Problems at the social work regulator
Another thing that will come out of the Task Force report will be a reconfiguration of functions among the various national social work organisations. Obviously something will have to be done about the GSCC, the regulator of social work in England, whose chief executive got sacked, as expected (he’s been on gardening leave for some months), having been found not making sure that the discipline arrangements were working properly. Actually, many people say he’s been given the heave-ho because the government made sure he was left holding the parcel when the music stopped. However, the crucial factor is clearly that there was very poor management of the cases in house, and difficulty in coordinating the work of some of the outsourced case managers. Another sign that if you’re taking responsibility for regulating things, the trendy businessification solution of outsourcing is very likely not a good idea. Most managers of difficult issues want to have clear control of the staff who are dealing with the issues. It also seems that a new computer system was shambolic – where have we heard before that admin problems have arisen from a belief that some clever computer system was going to render something cheap and easy that inherently requires human judgement?
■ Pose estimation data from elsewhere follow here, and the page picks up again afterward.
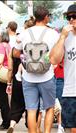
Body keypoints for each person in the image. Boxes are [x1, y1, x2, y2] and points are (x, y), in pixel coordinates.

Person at [12, 6, 59, 133]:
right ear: (46, 17)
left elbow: (15, 53)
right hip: (47, 76)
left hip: (28, 76)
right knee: (49, 108)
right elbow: (57, 54)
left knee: (31, 109)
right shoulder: (53, 33)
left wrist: (26, 56)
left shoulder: (24, 33)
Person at [50, 4, 76, 133]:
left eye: (74, 16)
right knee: (72, 129)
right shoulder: (66, 38)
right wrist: (62, 37)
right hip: (71, 91)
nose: (71, 20)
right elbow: (54, 59)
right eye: (69, 17)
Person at [6, 21, 25, 133]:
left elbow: (10, 68)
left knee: (16, 103)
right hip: (30, 79)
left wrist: (9, 83)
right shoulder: (32, 50)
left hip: (17, 80)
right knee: (31, 105)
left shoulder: (13, 51)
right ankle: (33, 126)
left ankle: (12, 124)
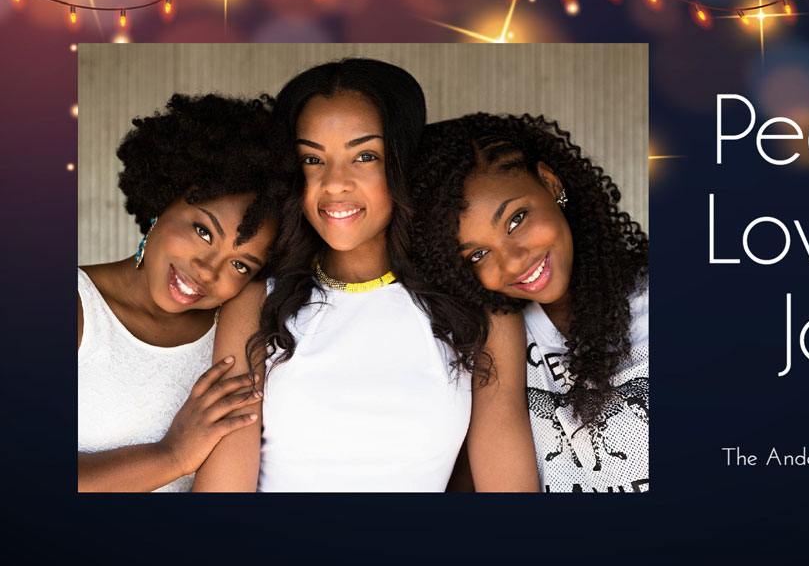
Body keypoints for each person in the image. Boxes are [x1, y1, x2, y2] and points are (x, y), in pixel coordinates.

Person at [194, 60, 537, 492]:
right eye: (313, 159)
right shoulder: (256, 303)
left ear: (402, 161)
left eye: (365, 156)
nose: (335, 183)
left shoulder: (481, 310)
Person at [409, 113, 649, 492]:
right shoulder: (495, 337)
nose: (513, 260)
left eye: (516, 219)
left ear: (550, 183)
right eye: (477, 255)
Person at [78, 93, 293, 492]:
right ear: (162, 199)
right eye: (203, 231)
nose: (208, 270)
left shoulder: (233, 337)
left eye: (240, 264)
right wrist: (173, 456)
The overall impression is that they are trying to do the GSCC on the cheap, and this is at least partly because the government, which is always under financial pressure, is taking the main financial and managment role. As usual, British governments can’t face anything that might affect them not being in their control, but it’s also because there’s not enough money in social work to pay for its own regulation. I can’t avoid the feeling that we are not paying enough for the GSCC. It’s to every social worker’s advantage to be sure that the public knows that professional standards are being effectively enforced and I can’t see how the GSCC can do this on £30 a year from a fairly small number of us, when it has many other responsibilities as well. I see a fee rise coming soon.
You can see the report about all this at:
http://www.gscc.org.uk/NR/rdonlyres/940CEBBE-88BF-48DF-A645-0E1B5E7FE1EB/0/090930_CHRE_GSCC_Finalreport.pdf
The initial issue was a backlog in discipline hearings (a bit surprising when you read the list of press releases from the GSCC, which are mainly about this or that social worker being disciplined).
But reading the report points up a number of things about the rules that GSCC operates by. For example, the GSSC deals with the misconduct of social workers, not their professional competence or quality of service. You could say that quality of service is a matter for the service regulator, the Care Quality Commission, but inevitably it also reposes in what the professionals in the service are doing.
There might be one or two reasons for the reliance on and problems with local disciplinary procedures. One is the long-standing issue that local authorities have always taken the view that social workers should do their bidding, and they don’t like professional bodies interfering with what they want for all sorts of namby-pamby reasons of professional standards. This was one of the historical reasons for the long time it took for local government and the unions to accept that they did need to have a professional regulator in social work. There are apparently cases of difficulties in getting local authorities to cooperate with the GSCC. All this is unlike the NHS which is quite accustomed to the idea that its professionals are qualified competent professionals who are entitled to make and follow through on their own judgements about the right thing to do about the situations they face; it is also required to cooperate with those professional bodies. You can understand how discombobulated the healthcare regulator guy who wrote the report was by the funny ideas in local government and the failure to ensure a focus on quality of practice as the main point of professional regulation in social work.
Of course, assessing professional competence and actually going out and looking for things that have gone wrong is expensive. And, reading between the lines, there are also signs that the chief executive told the Department of Health about the backlog and no extra money was forthcoming, so you can imagine the civil servants in the relevant departments’ attitude to concerns about the rules not permitting more complex issues about quality of professional service to be explored. Perhaps, links with civil servants got too much priority because government is so important for the GSCC in trying to get more support than we might have expected from politicians, perhaps neglecting the possibility of an alliance with social workers and their organisations who have a very real interest in making sure professional regulation goes well.
Also, like the head of all organisations run by a committee of very part-time trustees (I’ve been there), the chief executive seems to have got the balance wrong between keeping up their commitment to the things that were going well – I’m sure lots of things were – and laying it on the line about the things that weren’t. There is always the problem (I’ve been there) that when you tell them that things are wrong, they blame you instead of doing something about it, so it’s always difficult to decide when to warn them that they’re in schtook.
Also, I wonder what BASW and other professional associations were doing, because the reort says:
3.11 We wrote to professional associations and unions with a remit in social care to invite evidence (see Annex 5). None of them provided evidence to this review.
Well as a member of BASW, I want to know why not; it must have had evidence to give of the effects of all this on its members. And it should certainly have views about how the GSCC carries out its professional regulatory function. It is also implied by what I’ve already said that BASW’s members have an interest in a strong GSCC committed to social work values, and perhaps its representatives have not been making sure that the support of the profession is behind its national regulator.